Dataset records »
· · · ·
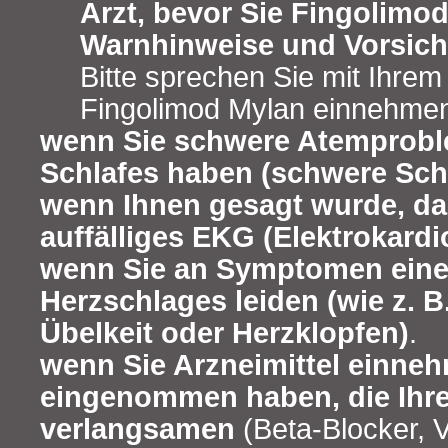
Arzt, bevor Sie Fingolim
Warnhinweise und Vorsi
Bitte sprechen Sie mit Ihrem 
Fingolimod Mylan einnehme
wenn Sie schwere Atemprob
Schlafes haben (schwere Sch
wenn Ihnen gesagt wurde, da
auffälliges EKG (Elektrokar
wenn Sie an Symptomen eine
Herzschlages leiden (wie z. B
Übelkeit oder Herzklopfen)
.
wenn Sie Arzneimittel einneh
eingenommen haben, die Ihre
verlangsamen
(Beta-Blocker, 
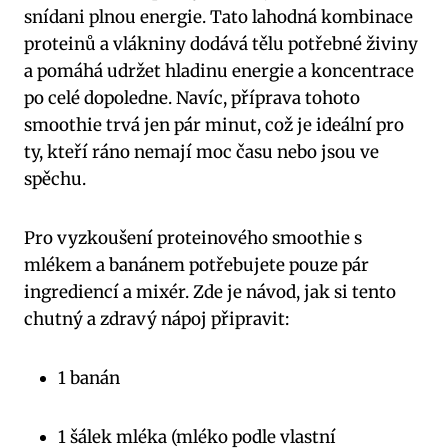
snídani plnou energie. Tato lahodná kombinace
proteinů a vlákniny dodává tělu potřebné živiny
a pomáhá udržet hladinu energie a koncentrace
po celé dopoledne. Navíc, příprava tohoto
smoothie trvá jen pár minut, což je ideální pro
ty, kteří ráno nemají moc času nebo jsou ve
spěchu.
Pro vyzkoušení proteinového smoothie s
mlékem a banánem potřebujete pouze pár
ingrediencí a mixér. Zde je návod, jak si tento
chutný a zdravý nápoj připravit:
1 banán
1 šálek mléka (mléko podle vlastní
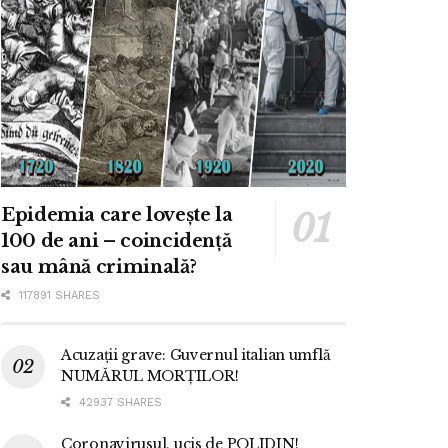
Epidemia care lovește la
100 de ani – coincidență
sau mână criminală?
117891 SHARES
Acuzații grave: Guvernul italian umflă
NUMĂRUL MORȚILOR!
42937 SHARES
Coronavirusul, ucis de POLIDIN!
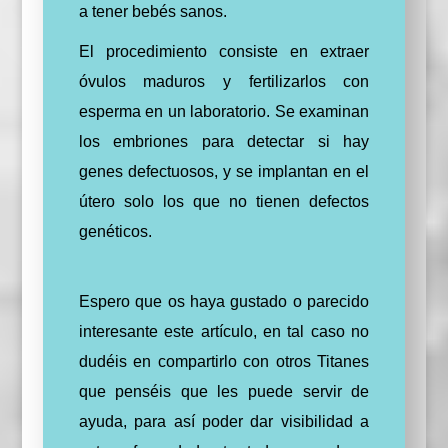
a tener bebés sanos.
El procedimiento consiste en extraer
óvulos maduros y fertilizarlos con
esperma en un laboratorio. Se examinan
los embriones para detectar si hay
genes defectuosos, y se implantan en el
útero solo los que no tienen defectos
genéticos.
Espero que os haya gustado o parecido
interesante este artículo, en tal caso no
dudéis en compartirlo con otros Titanes
que penséis que les puede servir de
ayuda, para así poder dar visibilidad a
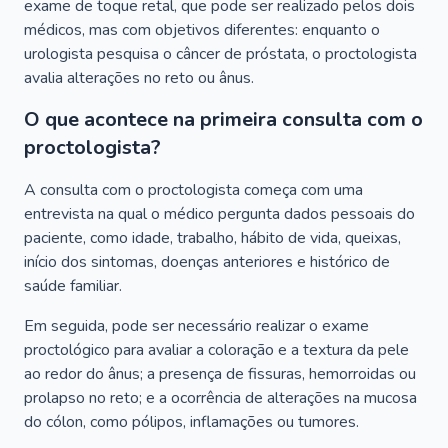
exame de toque retal, que pode ser realizado pelos dois
médicos, mas com objetivos diferentes: enquanto o
urologista pesquisa o câncer de próstata, o proctologista
avalia alterações no reto ou ânus.
O que acontece na primeira consulta com o
proctologista?
A consulta com o proctologista começa com uma
entrevista na qual o médico pergunta dados pessoais do
paciente, como idade, trabalho, hábito de vida, queixas,
início dos sintomas, doenças anteriores e histórico de
saúde familiar.
Em seguida, pode ser necessário realizar o exame
proctológico para avaliar a coloração e a textura da pele
ao redor do ânus; a presença de fissuras, hemorroidas ou
prolapso no reto; e a ocorrência de alterações na mucosa
do cólon, como pólipos, inflamações ou tumores.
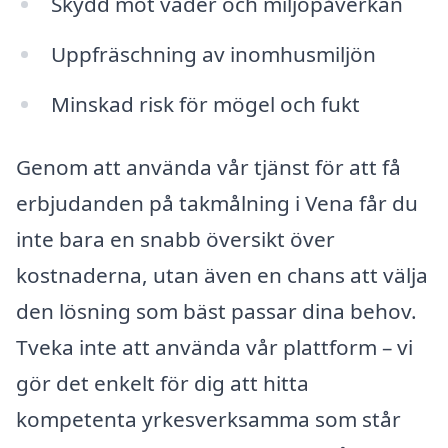
Skydd mot väder och miljöpåverkan
Uppfräschning av inomhusmiljön
Minskad risk för mögel och fukt
Genom att använda vår tjänst för att få
erbjudanden på takmålning i Vena får du
inte bara en snabb översikt över
kostnaderna, utan även en chans att välja
den lösning som bäst passar dina behov.
Tveka inte att använda vår plattform – vi
gör det enkelt för dig att hitta
kompetenta yrkesverksamma som står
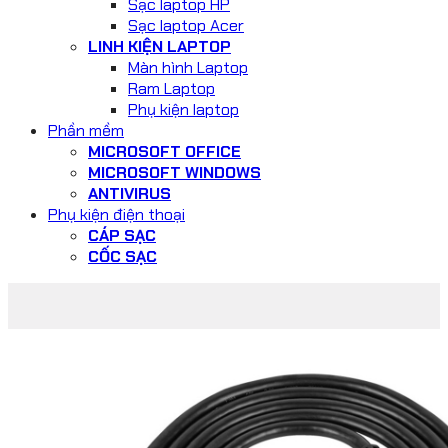
Sạc laptop HP
Sạc laptop Acer
LINH KIỆN LAPTOP
Màn hình Laptop
Ram Laptop
Phụ kiện laptop
Phần mềm
MICROSOFT OFFICE
MICROSOFT WINDOWS
ANTIVIRUS
Phụ kiện điện thoại
CÁP SẠC
CỐC SẠC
· · · ·
Task » In the listing above, find the line with "Herzschlages leiden (wie z. B" and the line with "paciente, como idade, trabalho, hábito". Output both, plus every line between them, and no pictures.

Solution for this problem »
Herzschlages leiden (wie z. B
Übelkeit oder Herzklopfen)
.
wenn Sie Arzneimittel einneh
eingenommen haben, die Ihre
verlangsamen
(Beta-Blocker, 
snídani plnou energie. Tato lahodná kombinace
proteinů a vlákniny dodává tělu potřebné živiny
a pomáhá udržet hladinu energie a koncentrace
po celé dopoledne. Navíc, příprava tohoto
smoothie trvá jen pár minut, což je ideální pro
ty, kteří ráno nemají moc času nebo jsou ve
spěchu.
Pro vyzkoušení proteinového smoothie s
mlékem a banánem potřebujete pouze pár
ingrediencí a mixér. Zde je návod, jak si tento
chutný a zdravý nápoj připravit:
1 banán
1 šálek mléka (mléko podle vlastní
Epidemia care lovește la
100 de ani – coincidență
sau mână criminală?
117891 SHARES
Acuzații grave: Guvernul italian umflă
NUMĂRUL MORȚILOR!
42937 SHARES
Coronavirusul, ucis de POLIDIN!
a tener bebés sanos.
El procedimiento consiste en extraer
óvulos maduros y fertilizarlos con
esperma en un laboratorio. Se examinan
los embriones para detectar si hay
genes defectuosos, y se implantan en el
útero solo los que no tienen defectos
genéticos.
Espero que os haya gustado o parecido
interesante este artículo, en tal caso no
dudéis en compartirlo con otros Titanes
que penséis que les puede servir de
ayuda, para así poder dar visibilidad a
exame de toque retal, que pode ser realizado pelos dois
médicos, mas com objetivos diferentes: enquanto o
urologista pesquisa o câncer de próstata, o proctologista
avalia alterações no reto ou ânus.
O que acontece na primeira consulta com o
proctologista?
A consulta com o proctologista começa com uma
entrevista na qual o médico pergunta dados pessoais do
paciente, como idade, trabalho, hábito de vida, queixas,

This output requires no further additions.